O estudo também desmonta um dos principais argumentos usados contra as cotas: o de que alunos cotistas teriam desempenho acadêmico inferior. Levantamentos realizados pelo Ipea, pelo próprio Inep e por diversas universidades mostram que os índices de aprovação, permanência e conclusão de curso são iguais ou até superiores entre os estudantes cotistas, quando comparados aos alunos da ampla concorrência.

Na Universidade Federal de Minas Gerais (UFMG), por exemplo, uma pesquisa divulgada em 2024 aponta que a taxa de conclusão dos alunos cotistas é 6% maior que a dos não cotistas.

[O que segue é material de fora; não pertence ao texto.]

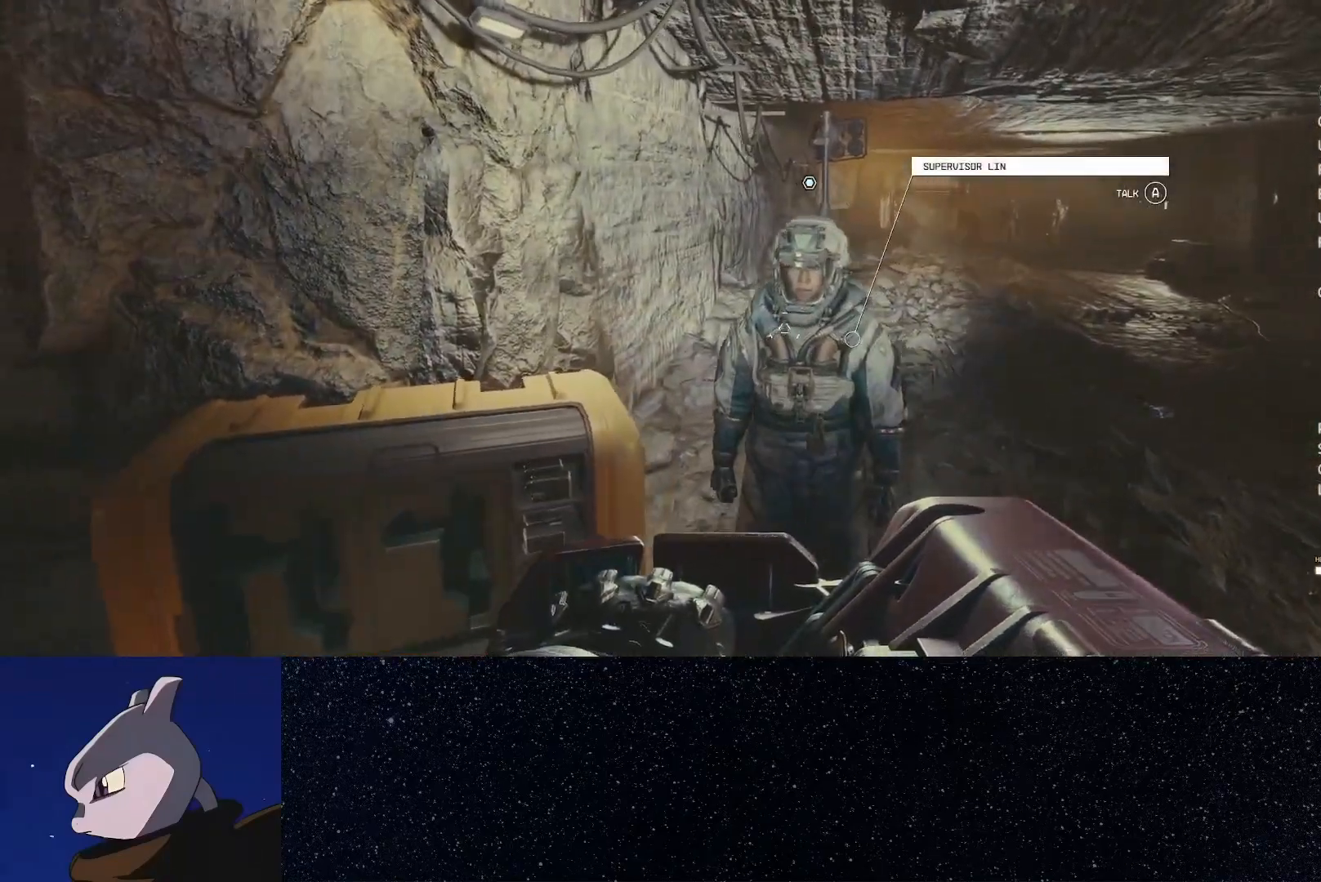
{"dt_ms": 500, "buttons": [], "left_stick": "center", "right_stick": "center", "button_events": []}
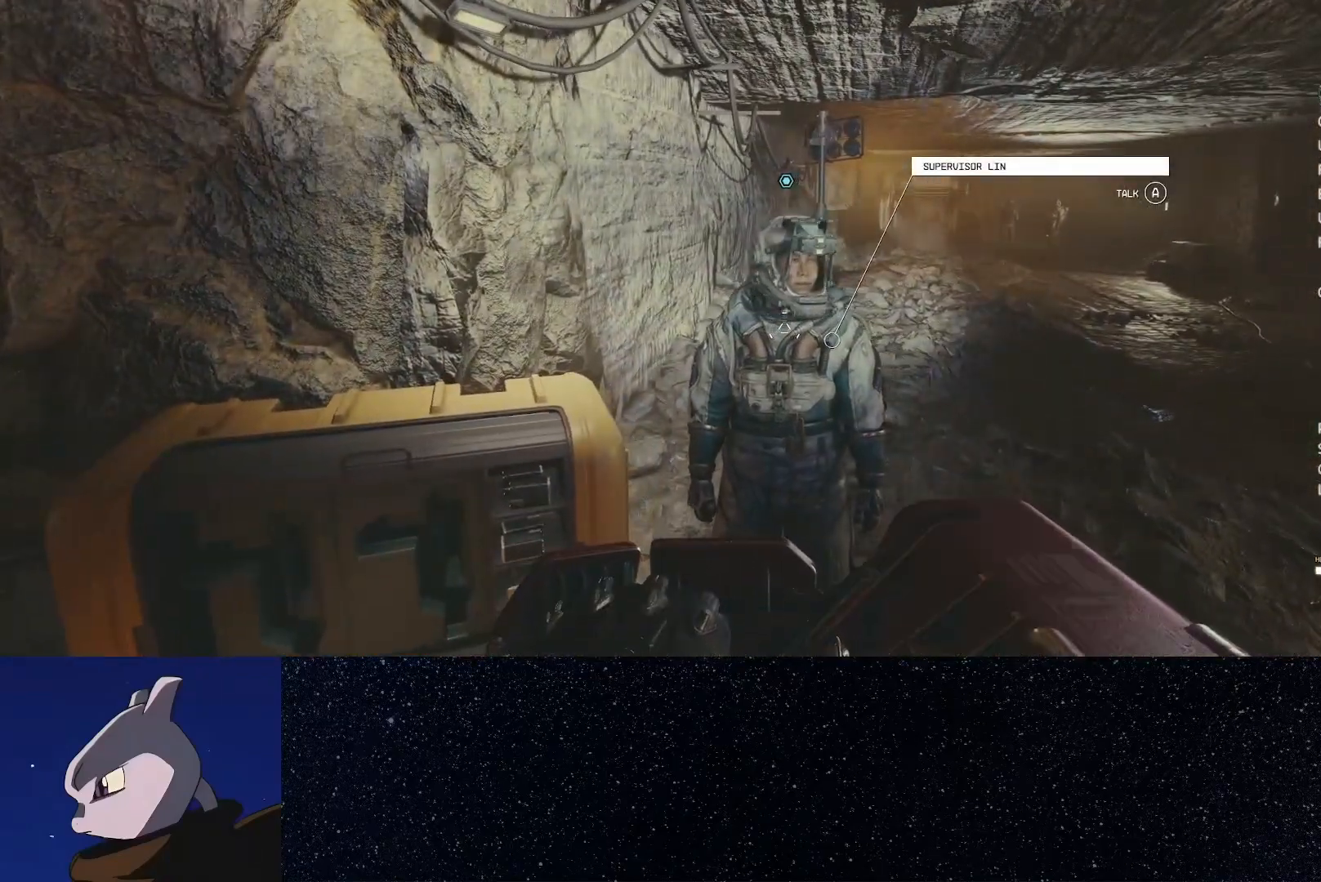
{"dt_ms": 500, "buttons": [], "left_stick": "center", "right_stick": "center", "button_events": []}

Apesar dos avanços, os pesquisadores alertam para desafios que permanecem. Um deles é a presença ainda reduzida de negros, pardos e indígenas na pós-graduação. Dados da Capes, também de 2024, mostram que apenas 17% dos matriculados na pós-graduação pertencem a esses grupos, número bem abaixo do observado na graduação.

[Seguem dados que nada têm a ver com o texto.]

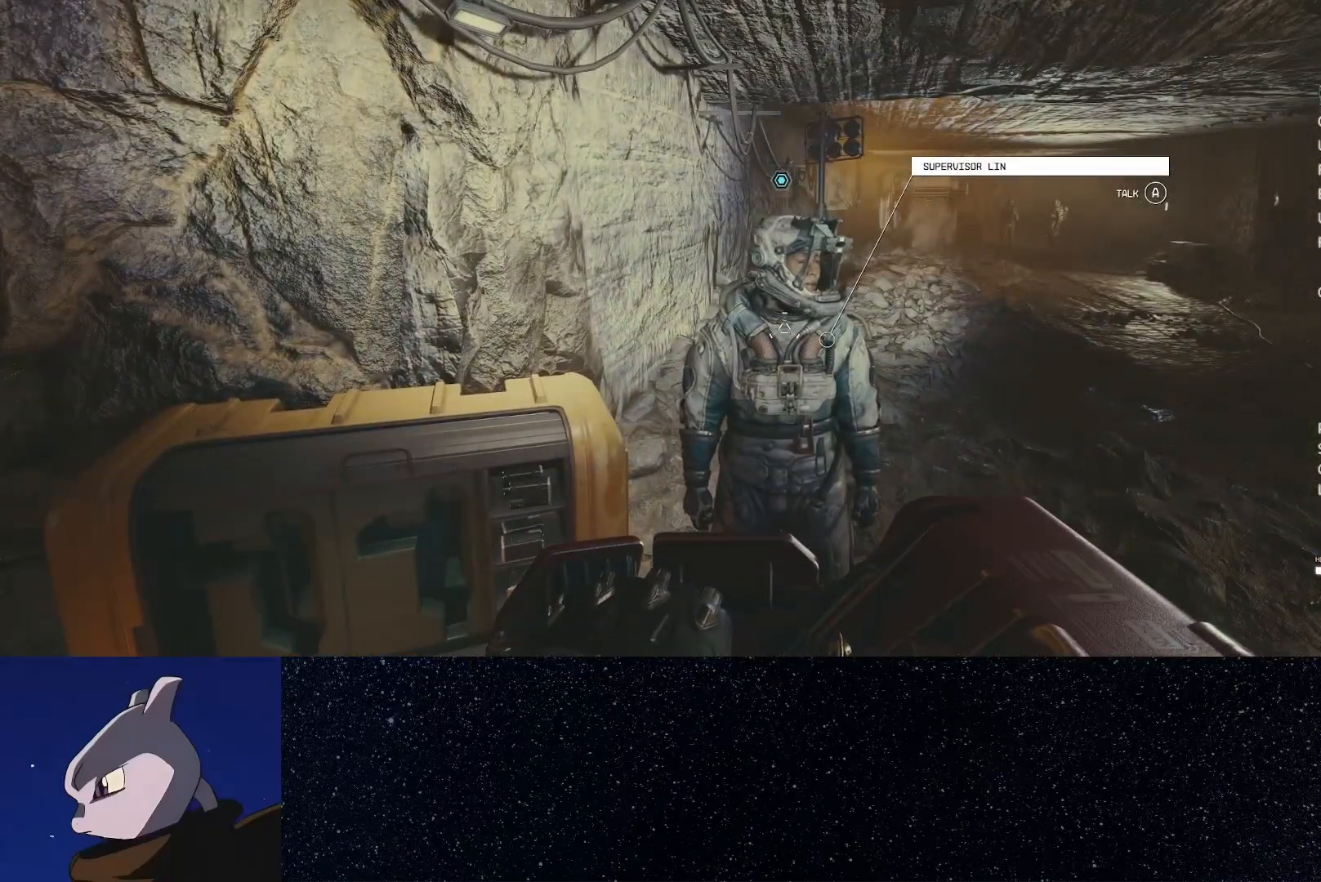
{"dt_ms": 500, "buttons": [], "left_stick": "center", "right_stick": "center", "button_events": []}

Outro desafio é a desigualdade regional. O acesso às universidades ainda reflete desigualdades históricas entre estados, com maior concentração de vagas ocupadas por estudantes pretos e pardos nas regiões Sudeste e Nordeste, enquanto o avanço é mais lento no Sul e no Centro-Oeste.

Para a socióloga Márcia Lima, uma das organizadoras do estudo, a diversidade no ensino superior não é apenas uma questão de justiça social, mas também de qualidade acadêmica. “Ampliar quem produz conhecimento no Brasil significa tornar a ciência mais diversa, mais criativa e mais conectada com os desafios do país”, afirma.

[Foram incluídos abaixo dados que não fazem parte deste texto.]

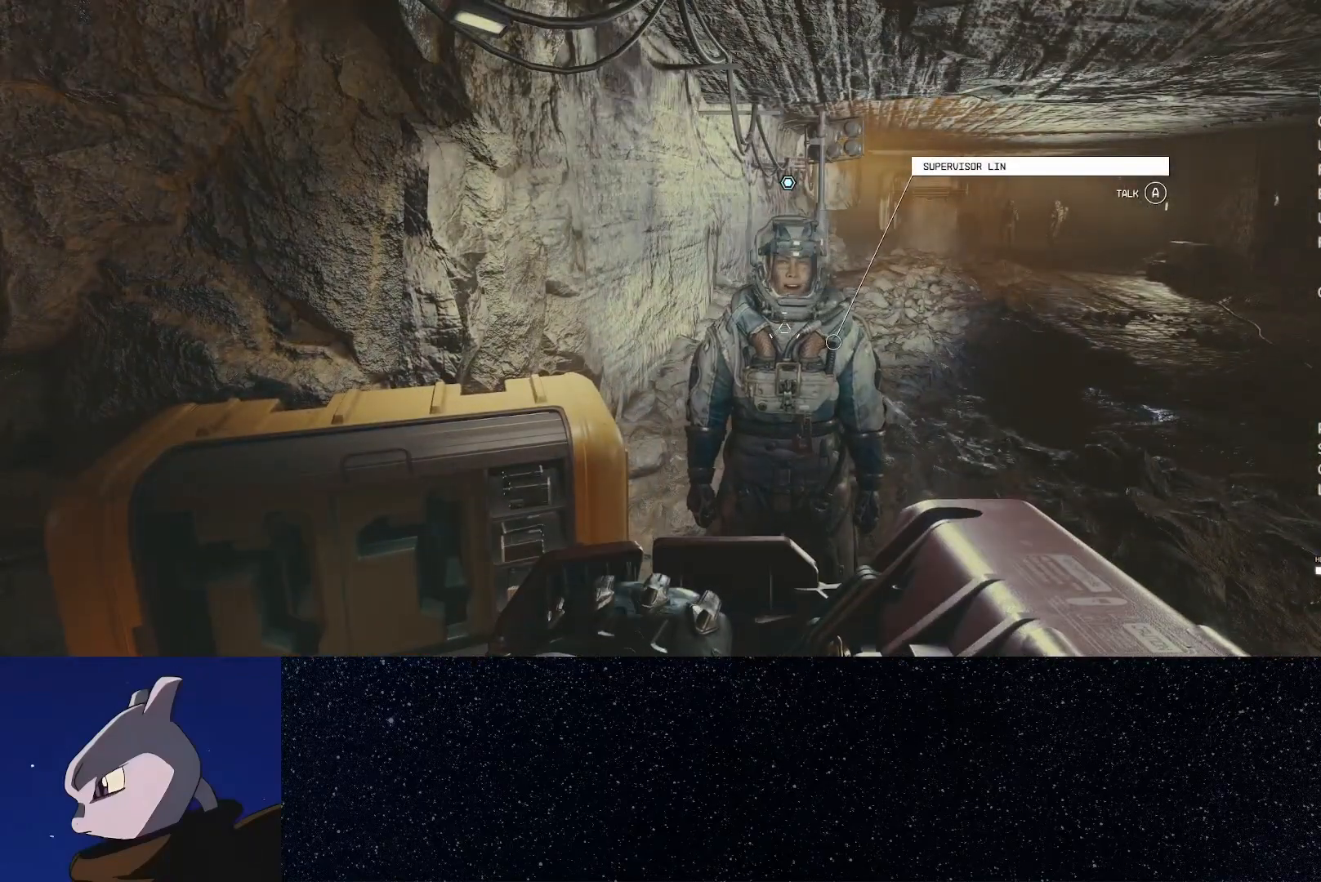
{"dt_ms": 500, "buttons": [], "left_stick": "up", "right_stick": "center", "button_events": []}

A atualização da Lei de Cotas, sancionada em 2023, reforçou a importância da política, incluindo a priorização dos cotistas no acesso a auxílios estudantis, como moradia, alimentação e transporte. A medida busca garantir não apenas a entrada, mas também a permanência desses estudantes nas universidades.

O estudo conclui que, embora as ações afirmativas já tenham produzido uma transformação sem precedentes no ensino superior, o avanço precisa continuar, especialmente na pós-graduação e na ampliação de políticas de permanência.

As cotas, segundo os pesquisadores, seguem sendo uma das ferramentas mais eficazes para reduzir desigualdades históricas no Brasil.